━━━━━ DATA EXCERPTS ━━━━━

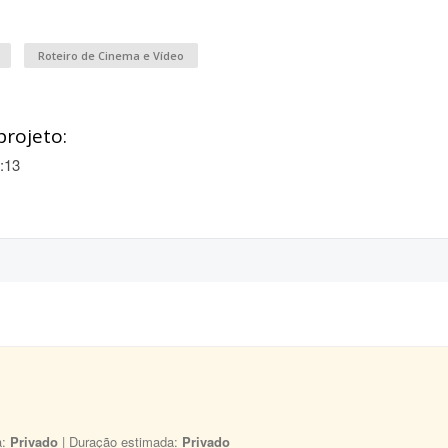
Roteiro de Cinema e Vídeo
projeto:
:13
a:
Privado
| Duração estimada:
Privado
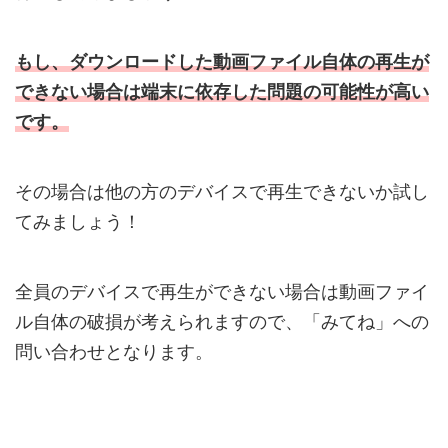
もし、ダウンロードした動画ファイル自体の再生が
できない場合は端末に依存した問題の可能性が高い
です。
その場合は他の方のデバイスで再生できないか試し
てみましょう！
全員のデバイスで再生ができない場合は動画ファイ
ル自体の破損が考えられますので、「みてね」への
問い合わせとなります。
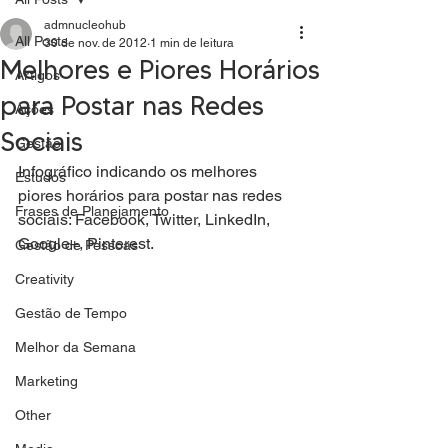
admnucleohub
All Posts
30 de nov. de 2012
1 min de leitura
Melhores e Piores Horários
Artigos
para Postar nas Redes
Ações
Sociais
Gestão
Infográfico indicando os melhores 
Estudos
piores horários para postar nas redes 
Frases de Planejamento
sociais: Facebook, Twitter, LinkedIn, 
Google+, Pinterest.
Gestão de Pessoas
Creativity
Gestão de Tempo
Melhor da Semana
Marketing
Other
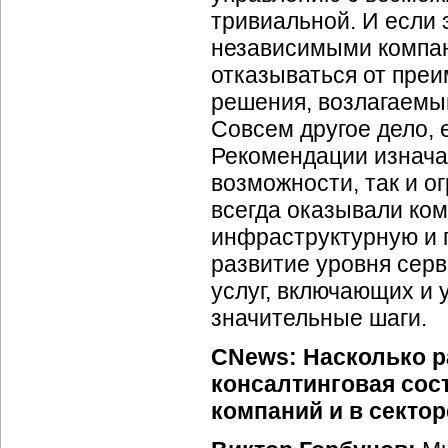
тривиальной. И если 
независимыми компан
отказываться от преи
решения, возлагаемы
Совсем другое дело, 
Рекомендации изнача
возможности, так и о
всегда оказывали ко
инфраструктурную и 
развитие уровня серв
услуг, включающих и 
значительные шаги.
CNews: Насколько р
консалтинговая со
компаний и в секто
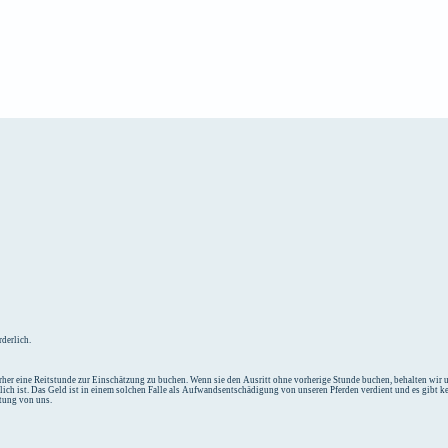
e
Unterkunft
derlich.
her eine Reitstunde zur Einschätzung zu buchen. Wenn sie den Ausritt ohne vorherige Stunde buchen, behalten wir un
tlich ist. Das Geld ist in einem solchen Falle als Aufwandsentschädigung von unseren Pferden verdient und es gibt k
ttung von uns.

━━━━━

> [GOAL OF THE EXERCISE]
Nothing but the lines from the one containing "Gestão de Pessoas" through the end of the entries should be written out, exactly and without pictures.

> [RESPONSE TO THE TASK]
Gestão de Pessoas
Creativity
Gestão de Tempo
Melhor da Semana
Marketing
Other
тривиальной. И если 
независимыми компан
отказываться от преи
решения, возлагаемы
Совсем другое дело, 
Рекомендации изнача
возможности, так и о
всегда оказывали ко
инфраструктурную и 
развитие уровня серв
услуг, включающих и 
значительные шаги.
CNews: Насколько р
консалтинговая со
компаний и в секто
e
Unterkunft
derlich.
her eine Reitstunde zur Einschätzung zu buchen. Wenn sie den Ausritt ohne vorherige Stunde buchen, behalten wir un
tlich ist. Das Geld ist in einem solchen Falle als Aufwandsentschädigung von unseren Pferden verdient und es gibt k
ttung von uns.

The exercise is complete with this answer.